All of that assumes, however, that Vader's overriding concern is the crushing of the Rebel Alliance, which frankly makes me wonder if he's watched the original trilogy at all.  Empire is very clear on one thing; Vader has worked out who Skywalker is, and is determined to acquire him.  This is not a goal that is likely to be accomplished by carpet bombing Hoth. He'd have a much better chance of finding Skywalker if he himself lands on Hoth, hoping to draw Skywalker - surely in the middle of the battle to save his friends - and either draw him out there and then, or gain some high-level hostages he can use for leverage later.

Which, obviously, is exactly what he tries.  Capturing Skywalker in space is desperately unlikely; Vader has, as Ackerman notes, learned exactly how good a pilot his son has become.  And if maximising his chances of capturing his son means giving up on blasting the rebel base from space - a result that probably strikes Vader as unlikely to lead to acquiring captives who can be tortured for information, to say nothing of uncomfortably close to Moff Tarkin's last ever battle plan - then that's exactly what's going to happen.

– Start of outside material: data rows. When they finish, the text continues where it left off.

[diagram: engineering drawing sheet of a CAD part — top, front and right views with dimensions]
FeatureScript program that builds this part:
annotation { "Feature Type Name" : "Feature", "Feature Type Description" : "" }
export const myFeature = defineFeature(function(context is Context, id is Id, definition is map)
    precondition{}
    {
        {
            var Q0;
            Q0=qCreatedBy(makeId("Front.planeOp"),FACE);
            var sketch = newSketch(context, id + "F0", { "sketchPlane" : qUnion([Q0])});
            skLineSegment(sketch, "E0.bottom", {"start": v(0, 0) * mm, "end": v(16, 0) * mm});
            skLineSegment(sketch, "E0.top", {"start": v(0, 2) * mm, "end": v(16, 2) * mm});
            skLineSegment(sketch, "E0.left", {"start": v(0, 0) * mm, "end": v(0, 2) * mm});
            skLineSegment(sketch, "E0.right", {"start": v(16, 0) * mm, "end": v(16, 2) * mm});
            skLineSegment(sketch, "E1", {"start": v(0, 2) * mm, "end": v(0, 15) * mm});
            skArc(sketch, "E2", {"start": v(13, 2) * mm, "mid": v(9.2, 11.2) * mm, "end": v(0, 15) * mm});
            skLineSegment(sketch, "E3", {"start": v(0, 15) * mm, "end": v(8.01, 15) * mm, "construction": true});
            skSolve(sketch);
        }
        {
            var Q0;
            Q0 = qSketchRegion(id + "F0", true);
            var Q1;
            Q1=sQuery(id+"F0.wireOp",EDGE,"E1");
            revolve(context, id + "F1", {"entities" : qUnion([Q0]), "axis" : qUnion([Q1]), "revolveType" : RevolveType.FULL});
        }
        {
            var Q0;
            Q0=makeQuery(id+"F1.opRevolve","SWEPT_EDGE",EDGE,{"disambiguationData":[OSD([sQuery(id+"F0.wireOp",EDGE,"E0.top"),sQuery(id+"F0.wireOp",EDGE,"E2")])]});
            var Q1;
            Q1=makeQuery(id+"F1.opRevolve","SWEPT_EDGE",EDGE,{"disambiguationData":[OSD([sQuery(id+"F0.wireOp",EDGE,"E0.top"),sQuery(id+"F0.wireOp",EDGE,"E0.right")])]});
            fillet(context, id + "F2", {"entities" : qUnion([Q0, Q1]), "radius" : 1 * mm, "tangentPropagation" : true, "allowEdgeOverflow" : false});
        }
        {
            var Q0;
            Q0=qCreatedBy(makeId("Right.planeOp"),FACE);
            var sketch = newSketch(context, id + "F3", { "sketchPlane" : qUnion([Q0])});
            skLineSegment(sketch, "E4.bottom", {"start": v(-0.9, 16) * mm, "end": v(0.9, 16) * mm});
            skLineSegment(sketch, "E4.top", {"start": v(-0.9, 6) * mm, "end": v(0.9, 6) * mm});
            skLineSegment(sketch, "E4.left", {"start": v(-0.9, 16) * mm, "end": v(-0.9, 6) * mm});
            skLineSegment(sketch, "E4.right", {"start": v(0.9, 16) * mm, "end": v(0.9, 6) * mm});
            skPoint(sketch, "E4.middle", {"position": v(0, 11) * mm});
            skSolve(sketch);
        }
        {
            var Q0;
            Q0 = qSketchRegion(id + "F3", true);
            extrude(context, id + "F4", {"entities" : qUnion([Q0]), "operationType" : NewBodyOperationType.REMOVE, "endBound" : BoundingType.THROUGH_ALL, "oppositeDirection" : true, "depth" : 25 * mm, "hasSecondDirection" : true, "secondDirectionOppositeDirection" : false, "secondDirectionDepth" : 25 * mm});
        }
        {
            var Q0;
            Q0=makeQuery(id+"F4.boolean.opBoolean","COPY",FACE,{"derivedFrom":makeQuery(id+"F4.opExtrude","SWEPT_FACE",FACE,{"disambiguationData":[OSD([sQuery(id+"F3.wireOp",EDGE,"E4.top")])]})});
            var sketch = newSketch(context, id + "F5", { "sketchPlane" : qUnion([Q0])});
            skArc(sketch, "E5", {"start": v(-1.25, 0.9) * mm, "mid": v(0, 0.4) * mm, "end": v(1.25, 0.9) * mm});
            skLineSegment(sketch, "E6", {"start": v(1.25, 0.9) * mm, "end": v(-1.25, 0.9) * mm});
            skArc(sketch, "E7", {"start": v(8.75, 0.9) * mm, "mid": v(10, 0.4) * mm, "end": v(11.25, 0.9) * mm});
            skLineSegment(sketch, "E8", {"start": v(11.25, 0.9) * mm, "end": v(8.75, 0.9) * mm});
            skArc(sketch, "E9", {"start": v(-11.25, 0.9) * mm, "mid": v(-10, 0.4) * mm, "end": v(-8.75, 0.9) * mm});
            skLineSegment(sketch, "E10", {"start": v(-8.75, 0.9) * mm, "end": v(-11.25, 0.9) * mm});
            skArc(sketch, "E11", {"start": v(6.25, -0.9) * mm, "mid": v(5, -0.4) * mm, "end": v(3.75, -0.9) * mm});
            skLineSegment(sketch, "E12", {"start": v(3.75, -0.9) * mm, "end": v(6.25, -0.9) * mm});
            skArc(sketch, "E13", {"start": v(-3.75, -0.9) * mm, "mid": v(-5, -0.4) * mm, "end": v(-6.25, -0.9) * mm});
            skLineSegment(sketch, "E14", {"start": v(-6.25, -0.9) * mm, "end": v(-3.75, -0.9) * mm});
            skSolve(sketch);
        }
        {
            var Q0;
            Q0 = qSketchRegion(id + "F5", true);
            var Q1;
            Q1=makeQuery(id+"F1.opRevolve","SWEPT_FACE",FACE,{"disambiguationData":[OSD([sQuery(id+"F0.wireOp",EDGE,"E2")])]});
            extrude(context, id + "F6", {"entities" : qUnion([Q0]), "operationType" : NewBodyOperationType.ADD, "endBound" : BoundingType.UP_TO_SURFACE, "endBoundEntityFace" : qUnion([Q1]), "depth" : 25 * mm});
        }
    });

So, no.  The battle of Hoth was not in any way a terrible performance by the Empire.  It began with a risky but by no means indefensible choice for a surprise attack, continued with a ruthlessly logical ground assault, and concluded with a tactical choice that placed intelligence and strategic concerns (Luke as a Dark Jedi ends the galactic civil war immediately, pretty much) over the narrow tactical victory of minimising the success of the Rebel evacuation.

Compare this with the total defeat at Endor, in a situation where air support was readily available, anti-personnel devices were seemingly utterly forgotten, a rigorous program of defoliating the area around the base was never even attempted, and the scouts used as an early warning system were given the most horrifyingly dangerous forms of transport imaginable in deeply forested terrain.  I don't thiunk it's hard to work out which encounter represents the true debacle.

[1] And before anyone says it, yes, I know that info was fed to the Bothans.  But the fact no-one apparently considered the possibility that the data was deliberately leaked suggests there's good reason to assume Imperial incompetence regarding security protocols.